Central Washington residents will have two opportunities in early April to discuss the future of recreation in a block of state-managed land between Ellensburg and Wenatchee.
The Washington departments of Natural Resources (DNR) and Fish and Wildlife (WDFW) are sponsoring open houses Tuesday, April 9, and Wednesday, April 10, to share with the public about the work of the citizen-based Naneum Ridge to Columbia River Recreation Planning Committee. The meetings also will provide opportunities for the public to share their ideas with the committee and agency representatives.
The April 9 meeting will take place at the Wenatchee Convention Center, 121 N. Wenatchee Ave. The April 10 meeting is scheduled for the Teanaway Room of the Hal Holmes Community Center, 209 N Ruby St., Ellensburg. Both events will run from 5 to 8 p.m.
“These open houses are an opportunity for the community to come together to examine the environmental, social, recreational, and management implications of developing a recreation plan,” said Dana Leavitt, DNR Recreation Planner.
“We know there is strong support for many different forms of recreation in the planning area, and for preservation of important fish and wildlife habitat,” said Ted Clausing, WDFW Regional Wildlife Manager. “These two meetings will be great opportunities for the public to learn about the project and to share their opinions about the many options.”

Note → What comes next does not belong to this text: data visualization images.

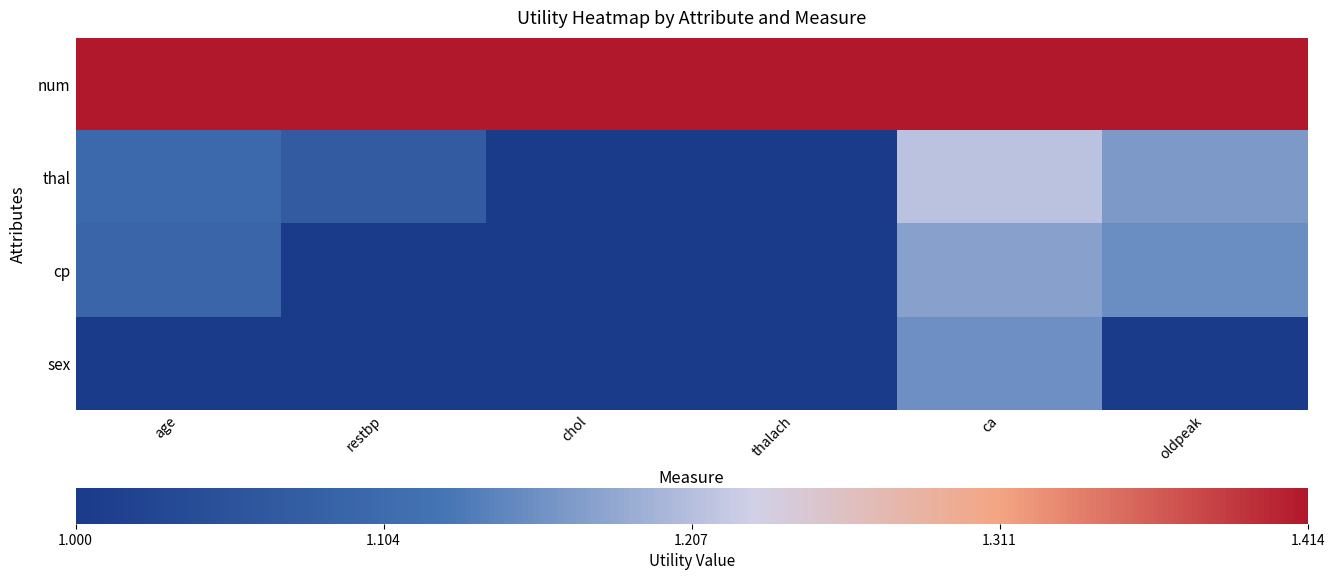

Which series changed the most between restbp and chol?

thal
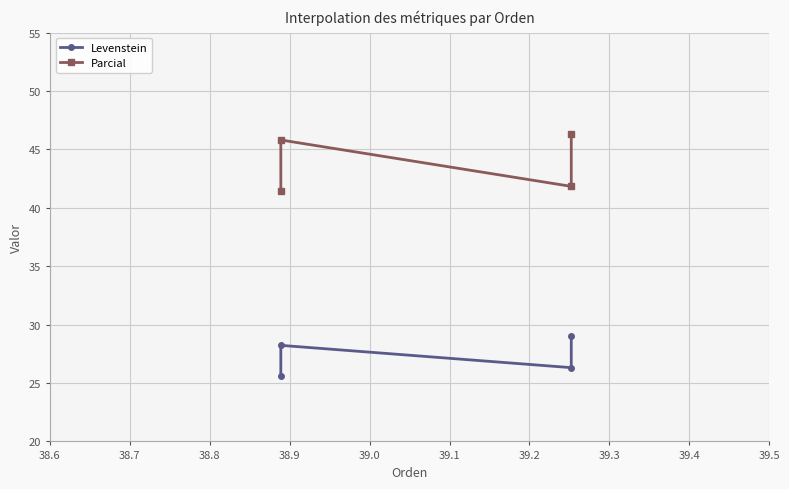

At which category is the sum across all series the highest?

38.9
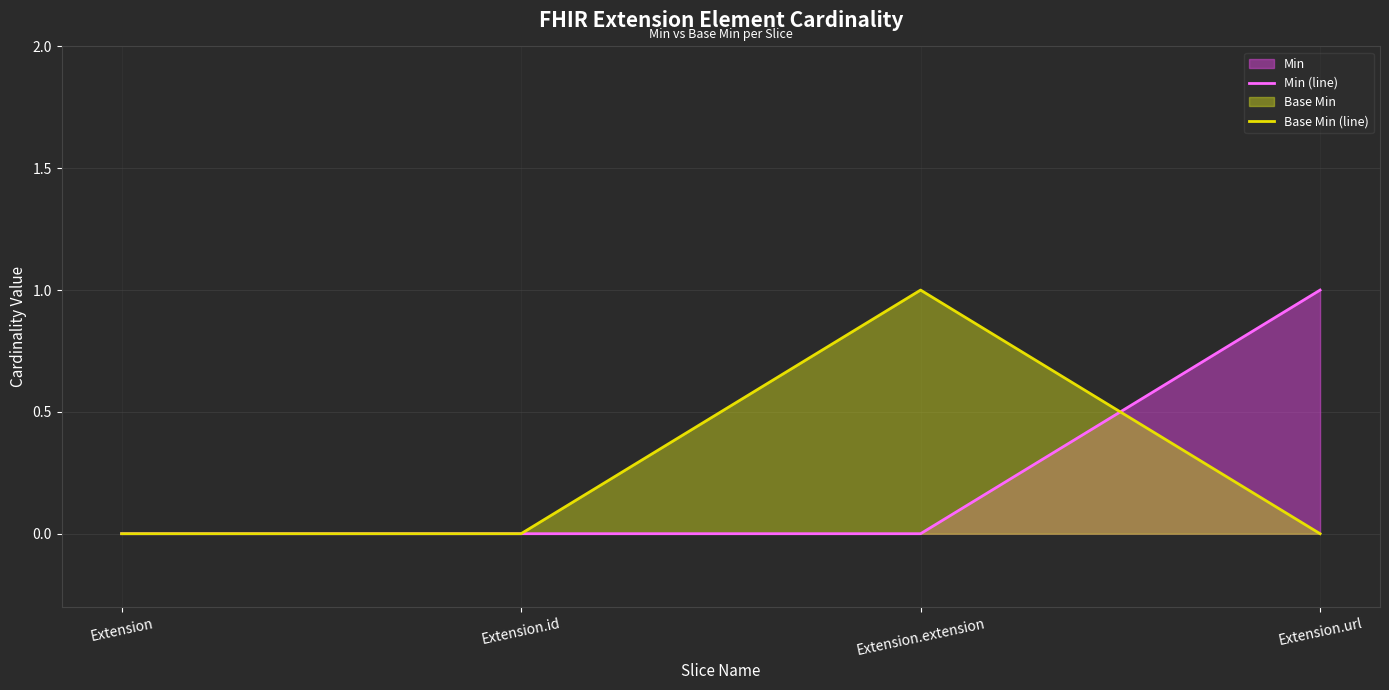

The Base Min (line) series shows 0 at Extension.url. True or false?

True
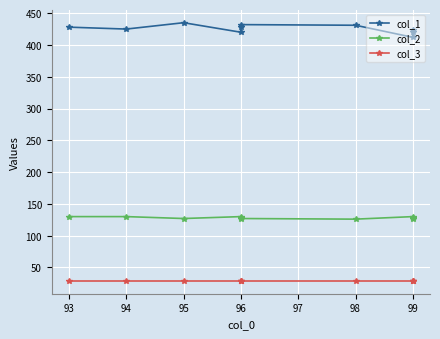

What is the highest value of the col_1 series?

435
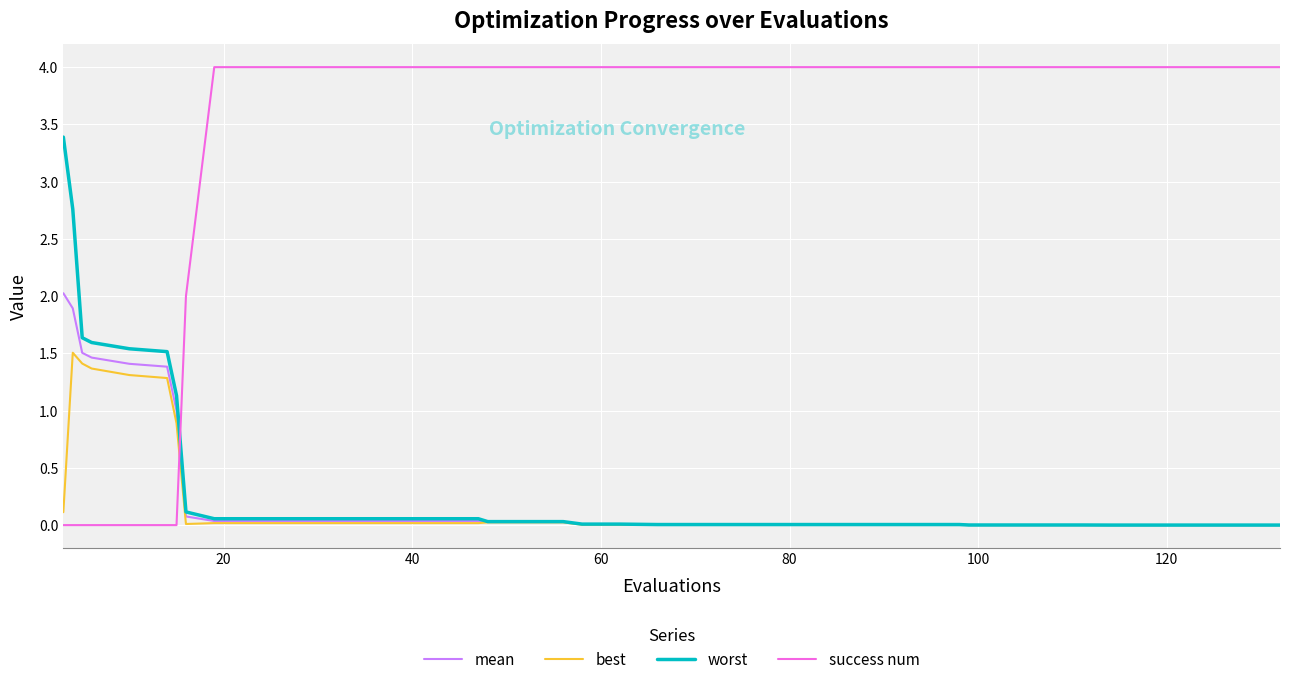

Which series has the largest total across all categories?

success num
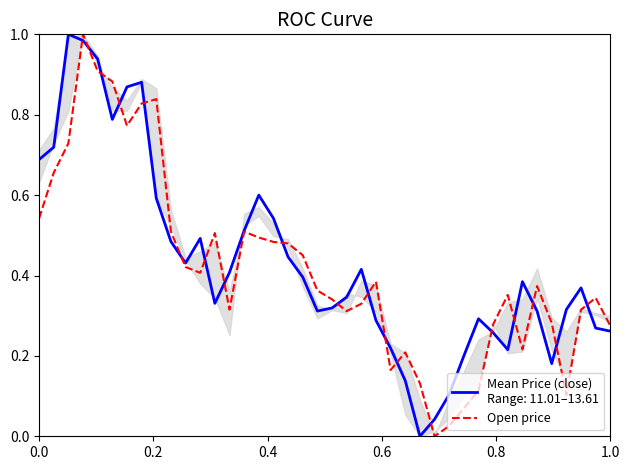

How many interior local peaks (higher than both neighbors) does the data have?

9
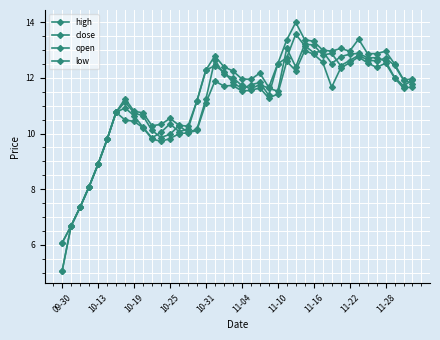

Is this an area chart (filled region under the line)?

No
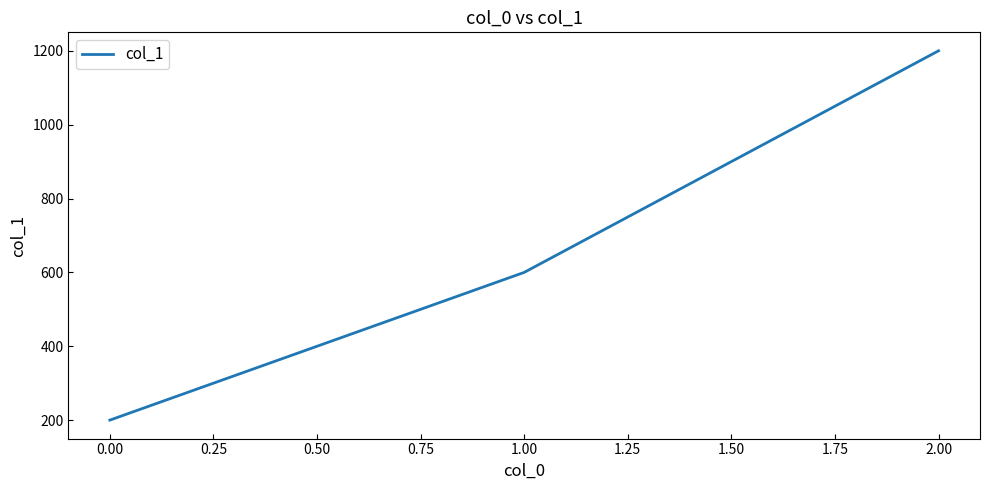

What is the change in value from 0.00 to 1.00?

+400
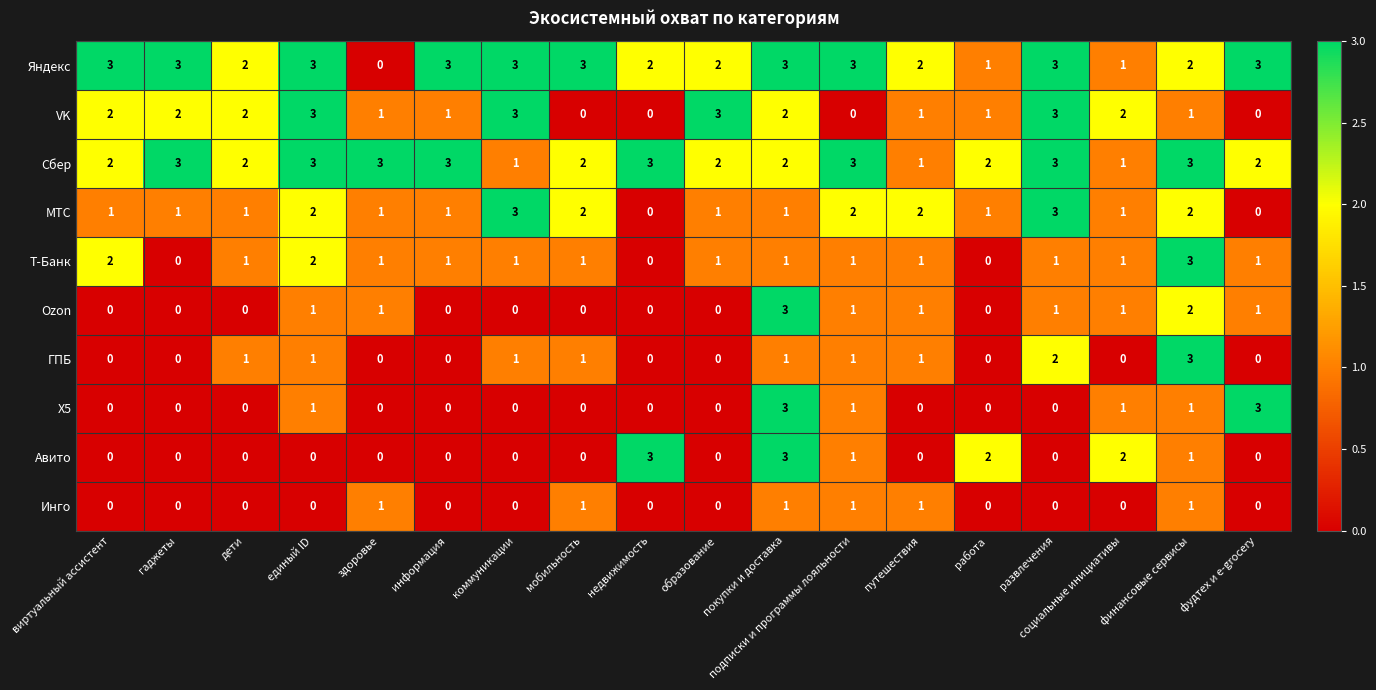

What is the maximum value shown in the chart?

3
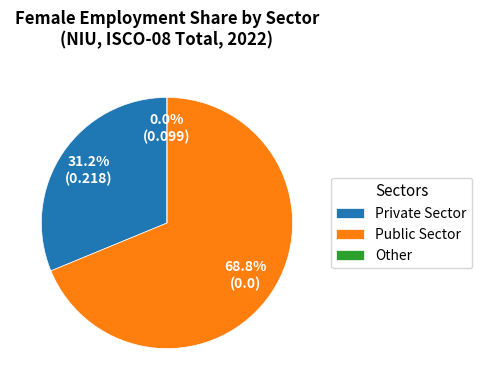

How many segments does this pie chart have?

3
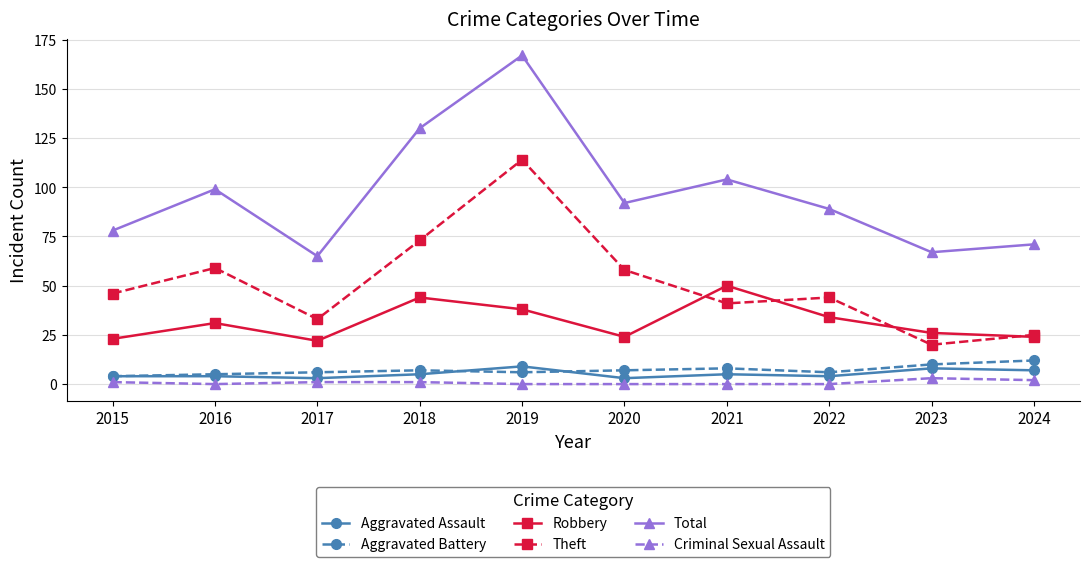

What is the spread (max minus min) of values at 2019?

167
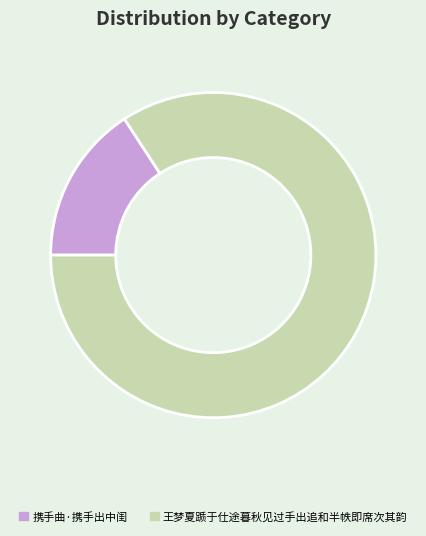

Which category has the smallest portion of the pie?

携手曲·携手出中闺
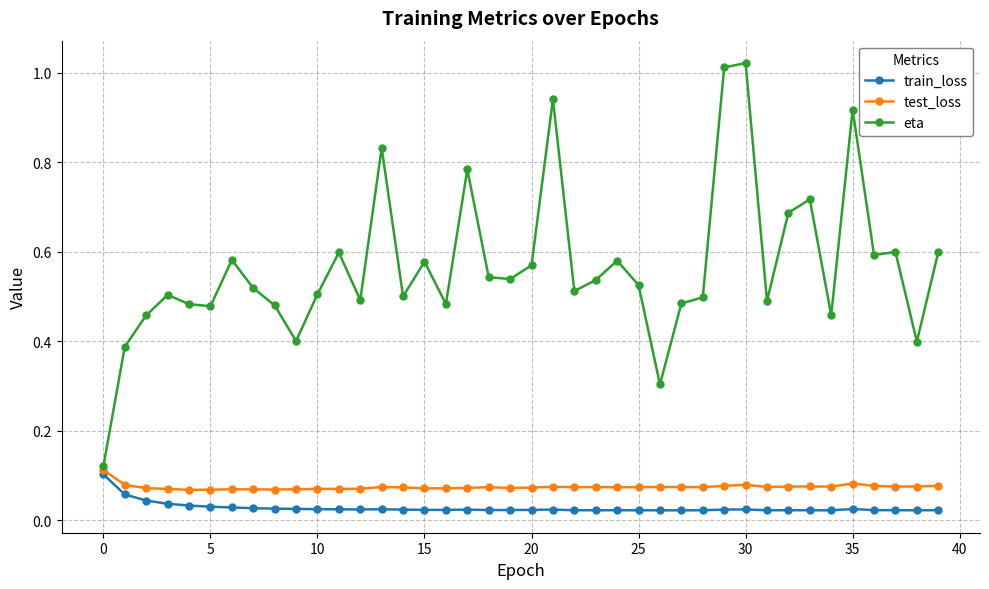

What is the sum of all train_loss values?

1.1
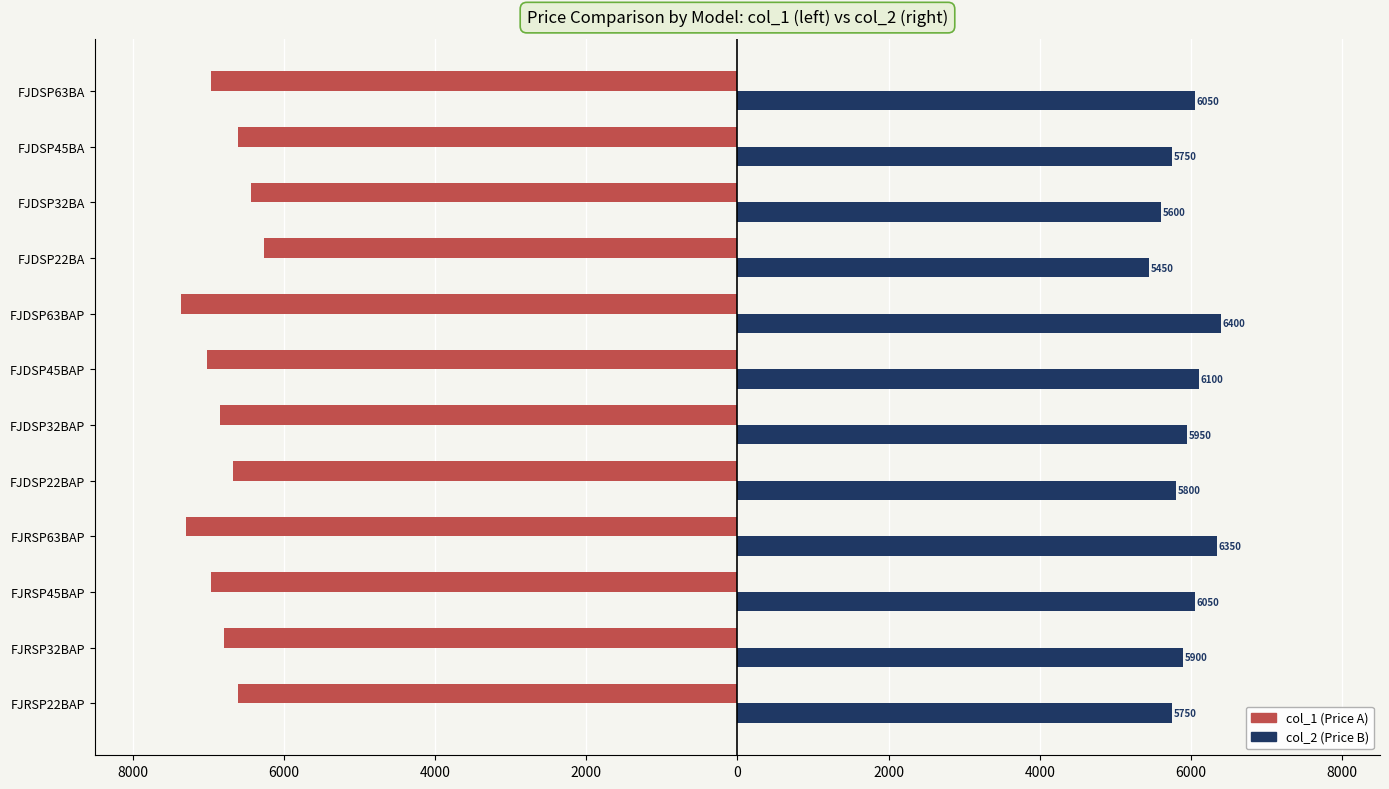

What are all the series names shown in the legend?

col_1 (Price A), col_2 (Price B)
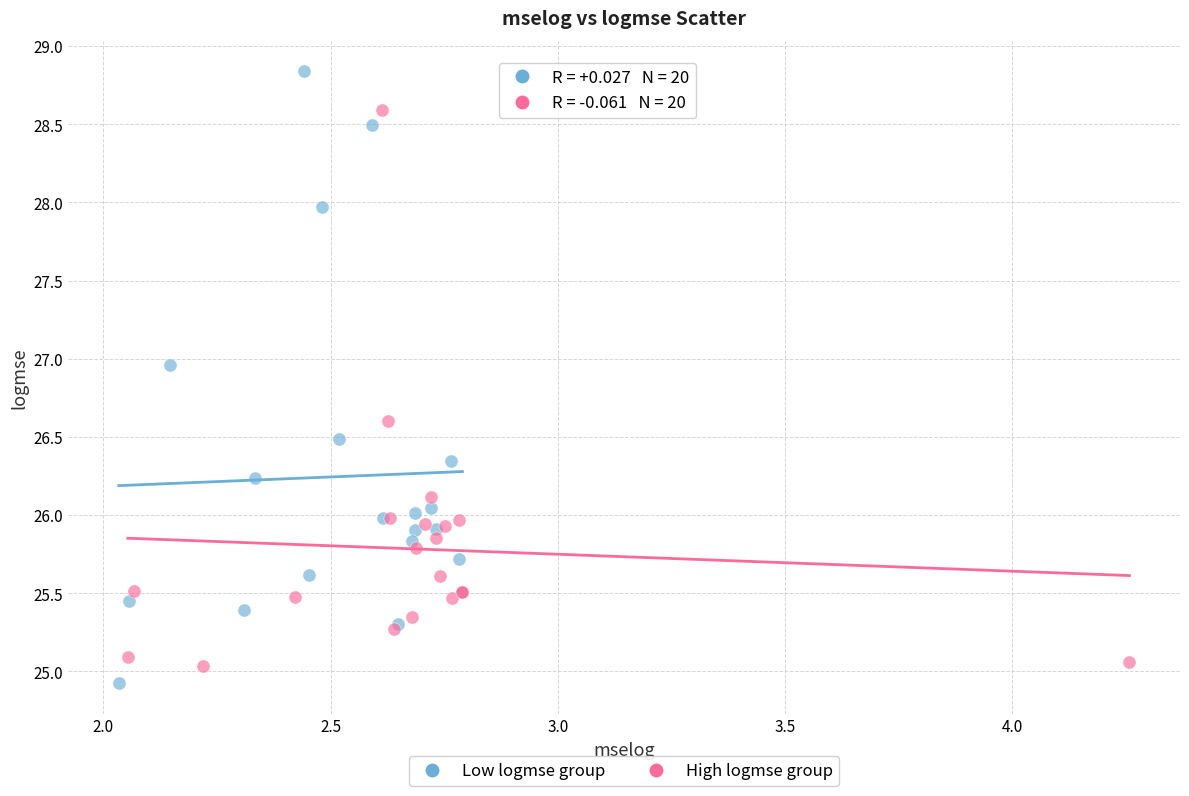

Which series contains the lowest Y value?

Low logmse group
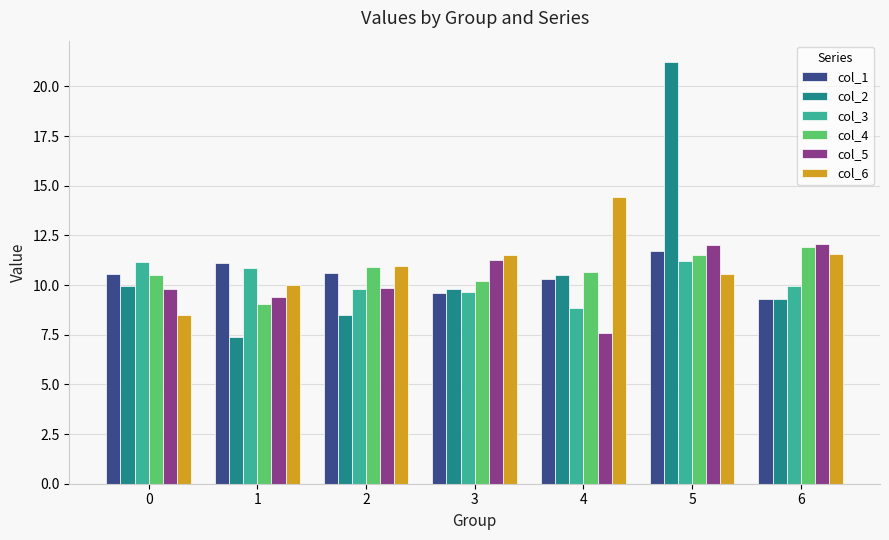

Are the bars grouped side by side (vs. stacked)?

Yes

Last spring, DNR and WDFW agreed to jointly develop a recreation plan for more than 230,000 acres in Kittitas and Chelan counties, extending from the eastern boundary of the Wenatchee National Forest to the Columbia River.
The planning area includes the Naneum Ridge State Forest, managed by DNR, and the Colockum Wildlife Area and the Quilomene and Whiskey Dick units of the L.T. Murray Wildlife Area, managed by WDFW.
DNR and WDFW are conducting extensive public outreach about recreation needs in the area. They began by establishing a community-based planning committee, which has met seven times to discuss recreation in the area and to advise the two state agencies. The 15-member committee includes community leaders, recreation group members, resource professionals and rural residents from Kittitas and Chelan counties.
The committee has reviewed management and recreation data about the area and will soon begin to develop draft recommendations for the recreation plan. The committee will review options in May and is scheduled to provide recommendation to the two agencies this fall.
In December 2012, the agencies conducted an online survey to learn about current recreational activities in the area and the public’s desire for future opportunities. Nearly 2,000 people responded. Though the survey was not a random sample, it generated useful insights for the agencies and the planning committee. For example:
Frequency of use: Sixty (60) percent said they had visited the Naneum Ridge State Forest. Forty (40) percent identified the Colockum Wildlife area; 24 percent the Whiskey Dick unit; and 18 percent the Quilomene. Just over half said they visited monthly.
Recreation choices: Camping, hunting, hiking, wildlife watching and fishing were among the most popular activities. More than 56 percent said they camped in the area despite the lack of developed facilities, 50 percent said they hunted, 41 percent hiked, 29 percent watched wildlife, and 24 percent went fishing.
Motorized activities: Survey respondents said they use several forms of motorized travel. About 25 percent said they drove four-wheel drive vehicles, 23 percent used all-terrain vehicles, and 19 percent used motorcycles. About 23 percent identified pleasure driving as their primary activity.
Seasonal patterns: Fall is the most popular season for recreation, with 75 percent saying they typically visit during that time. Fifty-three (53) percent identified spring, 69 percent summer, and 32 percent winter.
Travel times: Most survey participants said they drive at least an hour to visit locations within the planning area, and more than 40 percent said they drive at least two hours each way.
Length of visits: Most said their average visits exceed four hours, and 54 percent said they usually stay more than eight hours. Seventy-two (72) percent said they had stayed overnight, usually car/tent camping.